2. It appears to us that no revision would lie under Section 115 of the Civil Procedure Code. This section was interpreted in a Full Bench case of this Court, viz : Buddhoo Lal v. Mewa Ram A.I.R. 1921 All 1. In that ease three learned Judges as against two held that where the matter to be revised arose out of the proceedings of a pending suit there would be no revision till the suit bad been decided. In the case before the Full Bench it appears, the question was as to whether the trial Court had jurisdiction to hear a particular suit. The trial Judge decided that he had the jurisdiction and accordingly proceeded to hear the suit. Then, an application in revision was filed to this Court. The majority of the Judges hearing the application were of opinion that the order of the trial Judge deciding that he had jurisdiction to hear the suit was not a 'case' and no revision lay. The language used by Piggott, J. leaves no room for doubt on the point. He says:

If this view is correct it follows that, whereas all 'cases' are not 'suits,' every suit is at least a 'case'. From this I would go on to conclude that where the 'case' in which the revisional jurisdiction of the High Court is invoked happens to be also a 'suit' then this 'suit' is also a 'case' referred to in Section 115 of the Civil Procedure Code, which requires to be decided before the record is called for.
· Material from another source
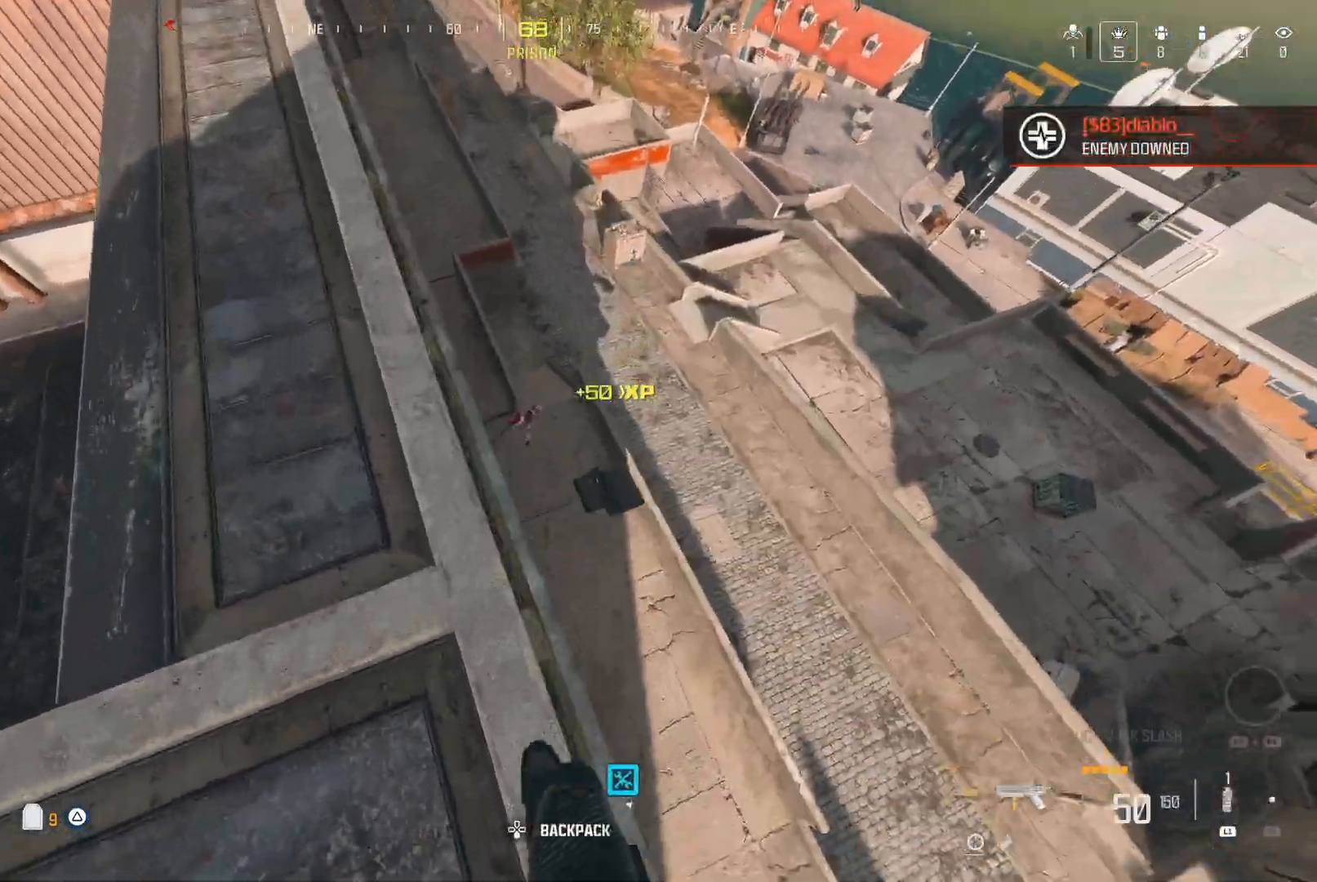
{"buttons": [], "left_stick": "center", "right_stick": "down", "events": [[250, "right_stick", "up"], [350, "right_stick", "left"], [400, "right_stick", "center"], [483, "right_stick", "down"]]}
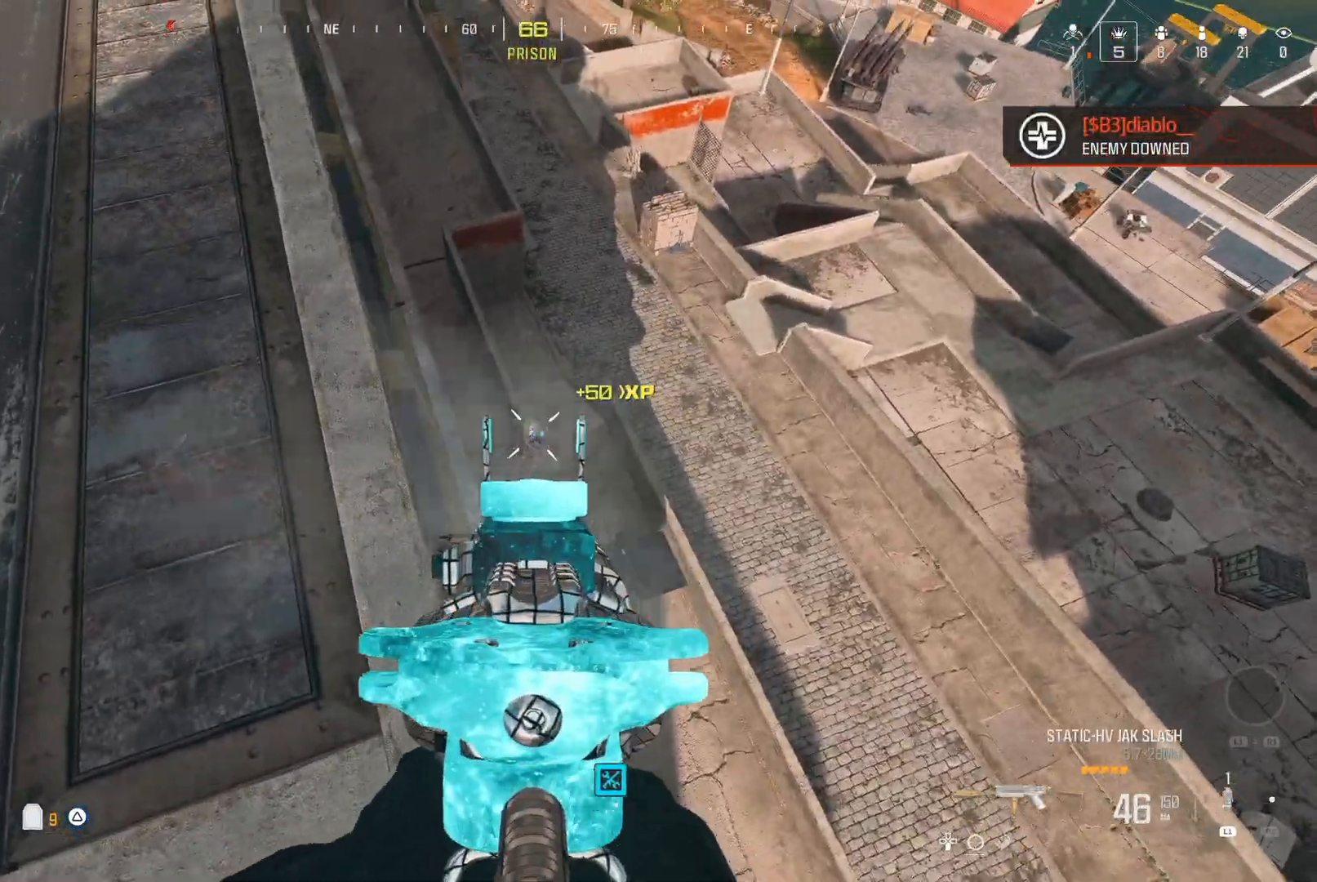
{"buttons": [], "left_stick": "center", "right_stick": "center", "events": [[267, "right_stick", "center"], [433, "Y", "down"], [483, "Y", "up"]]}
3. Following this full Bench case we are of opinion that no application in revision lies against the order passed by the learned Subordinate Judge. We may add that the applicant is not without his remedy. On the trial of the suits he may succeed and there may be no occasion for him to complain of the order passed by the learned Subordinate Judge. If the decision on the merits goes against him he can appeal on the merits of the case and also urge the ground that the trial Court ought to have accepted the compromise and the award as final between the parties.

4. We dismiss the applications in revision but without coats as nobody appears to resist the applications.